Laura Ingraham on Fox News

Racist Americans have been talking about his border wall for decades and decades, and to finally be caging children and their desperate parents must fill that hatred inside their soiled hearts with happiness.

All I can think of is being a child and imagining, from that lily-white Canadian upbringing I enjoyed, thinking back to those brief times from my youth when I got separated briefly from my parents and the fear that I felt. Now imagining it is probably permanent and that you may never again see them. Ever. Maybe because when they finally returned to their home country they were killed, or jailed, or just died of something on the way back.

But, since the U.S. powers that be didn’t even bother to record anything about your parents, and didn’t bother to make any attempt to actually ensure you could be returned to them, you may just end up more or less abandoned inside a cage somewhere with little to no hope of reuniting with them for the sheer fact that the government just didn’t really give a hog’s breath in Hades about your plight.

Yeah, because if you could have sought asylum from the safety of your home country… YOU WOULDN’T BE SEEKING ASYLUM!

Now, you and I both know that Ingraham really doesn’t care about these poor kids or their parents, and neither does this administration or the minions who follow that crooked 45th. Ingraham and Nielson both go home to a nice cozy house, her family is safe and probably she’s rarely known a smidgen of the fear and desperation these fellow humans feel. Doesn’t care because they have a different skin tone than her and come from what her dear leader would probably refer to as a sh*! hole country.

Even though rational and non-racist individuals know full well there is no emergency at the border, this narrative was defended for all to see with DHS Secretary Nielsen’s testimony before the new Congress, and it sickened me.

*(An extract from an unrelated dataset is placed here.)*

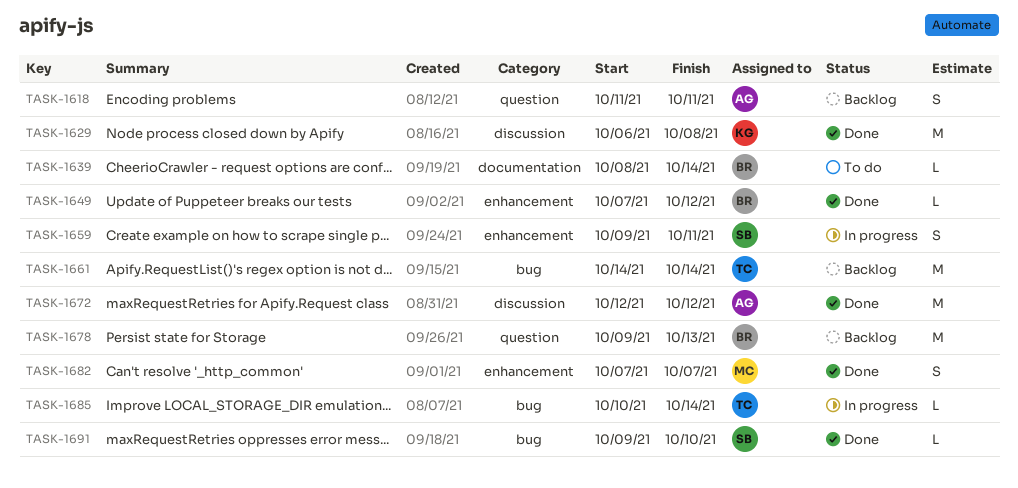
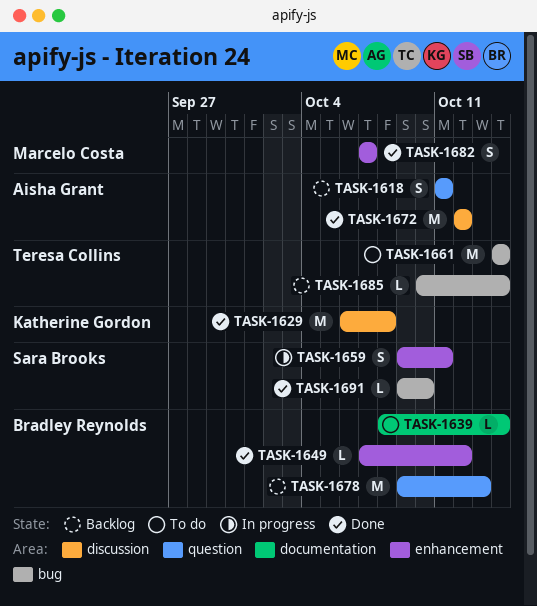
TASK-1661, status: Backlog -> To do
TASK-1685, status: In progress -> Backlog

Basically, seeking asylum in America has become dangerous and there is a large swath of Americans that are just fine with that.

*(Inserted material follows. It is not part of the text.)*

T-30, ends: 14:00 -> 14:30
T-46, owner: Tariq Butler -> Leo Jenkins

In Hopes time, more than 100 years ago, first being given up to an orphanage, and then being sent off to Canada to become a servant at 12 years old was thought by most to be the best option for these children left destitute from the staggering changes brought on by the industrial revolution. In all revolutions, there are those who lose and those who win. Much like today, as the global market that revolution set off continues to chug away across the globe, and the world divides itself more clearly into the haves and have-nots, and children are stuffed into cages after being taken forcibly from their parents, what future will these children have on foreign soil?

Someday I will find out what happened to Hope, as in a way she is a kind of metaphor, a tangible piece of the past. Many of these children, those Home Children of yesteryear, they were successful in their new countries, but not all fared as well. Many were abused by their employers, as they had no family to make sure they were taken care of.

At the turn of the century, destitute children were thought to be better off sent to foreign lands where they would have at least some hope. What future will these children of today who were forcibly taken from their parents and stuffed into cages have?

Time will tell as the colour of the skin of these children is thought to make their needs less, of no more significance than that of a stray dog.